Participant data was gathered through a 20-question survey emailed to members of the Society of Robotic Surgery, the American Association of Gynecologic Laparoscopists, and the Endourological Society during March-December 2013, according to Gyusung Lee, MS, PhD, director MIS & robotic education and ergonomics research instructor of surgery and his colleagues (Surg Endosc. 2017 Apr;31[4]:1697-706).Most participants were male (71%) and averaged 48 years of age; their specialties comprised gynecology (68%), urology (20%), general surgery (8%), and others (3%).
Of the 432 participants, they reported physical discomfort in the following areas: fingers, 78%; necks, 74%; upper backs, 53%; and 43%, 34%, and 33% in the lower backs, eyes, and wrists, respectively.
Most of those who responded to the survey (80.8%) performed surgery with the da Vinci Si as their primary robotic system, with the rest using a different iteration of the da Vinci system.
Dr. Lee and his colleagues estimate the high rates of reported discomfort in fingers and necks are because of the structure of the robotics console.
“Due to the absence of tactile feedback at the master controller of the surgeon console, some robotic surgeons might close their fingers excessively when holding objects with instruments,” researchers said. “During the performance of suturing and knot-tying tasks, surgeons must squeeze their grip to hold a needle in place because there is no locking mechanism, which is present with open and laparoscopic needle holders.”
Researchers credit high rates of neck pain to the console as well, which “requires [surgeons] to maintain their neck position in a fixed place for extended period of time.”
While the rate of physical discomfort was 56%, participants rated the ergonomic functions of the console an average of 4 out of 5, with 5 being the highest score.
In contrast, surgeons gave low ratings to the communications systems used by the surgeon and the in-room supporting OR staff – an average of 2.87 out of 5 – noting an urgency for system updates.

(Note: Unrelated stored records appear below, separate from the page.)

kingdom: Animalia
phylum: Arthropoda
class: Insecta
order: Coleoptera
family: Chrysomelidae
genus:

Overall, researchers found that surgeons with high confidence in their ergonomic console settings were more likely to feel confident in the use of robotics in their surgical procedures and less likely to report physical discomfort. This finding led researchers to conclude the importance of surgeons new to robot-assisted surgery to receive education in ergonomic settings.
“Formal robotic surgery training programs should include this crucially important knowledge about optimal ergonomic guidelines so that any surgeon starting their training in robotic surgery would have the knowledge to maintain sound body posture and to minimize any physical strains while acquiring the best skill set,” according to Dr. Lee and his associates.
This study was limited by the self-reported data, which could create possible reporting bias, as well as by a small sample size. Since surgeons conducted more than one type of surgery annually, researchers found it difficult to identify what had caused the physical symptoms with complete confidence.
Researchers declared no relevant financial disclosures.